* **Dataset**:

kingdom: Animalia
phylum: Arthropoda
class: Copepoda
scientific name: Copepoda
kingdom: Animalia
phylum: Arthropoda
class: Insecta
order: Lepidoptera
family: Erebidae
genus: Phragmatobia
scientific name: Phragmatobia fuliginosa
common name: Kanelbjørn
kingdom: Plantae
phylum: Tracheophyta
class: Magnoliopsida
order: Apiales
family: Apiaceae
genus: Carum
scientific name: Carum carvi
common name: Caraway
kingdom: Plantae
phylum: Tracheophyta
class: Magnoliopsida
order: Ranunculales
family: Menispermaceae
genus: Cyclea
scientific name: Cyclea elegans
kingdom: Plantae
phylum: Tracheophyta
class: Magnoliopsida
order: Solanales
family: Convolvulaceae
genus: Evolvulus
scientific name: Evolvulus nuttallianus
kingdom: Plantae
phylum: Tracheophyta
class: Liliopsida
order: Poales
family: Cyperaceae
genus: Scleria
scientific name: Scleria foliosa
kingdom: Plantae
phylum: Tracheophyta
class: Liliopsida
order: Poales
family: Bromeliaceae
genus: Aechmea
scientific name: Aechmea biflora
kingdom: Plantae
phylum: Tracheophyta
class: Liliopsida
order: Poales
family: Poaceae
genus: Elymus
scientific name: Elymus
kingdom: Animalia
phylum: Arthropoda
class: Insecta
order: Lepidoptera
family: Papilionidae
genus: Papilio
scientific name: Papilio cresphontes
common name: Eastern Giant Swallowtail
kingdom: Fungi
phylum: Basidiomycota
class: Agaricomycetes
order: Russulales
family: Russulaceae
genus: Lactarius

* **Work to do**: Locate every line in the entries above that contains the string "common", and copy each such line in full. The match is case-sensitive.

* **Result of the exercise**:
common name: Kanelbjørn
common name: Caraway
common name: Eastern Giant Swallowtail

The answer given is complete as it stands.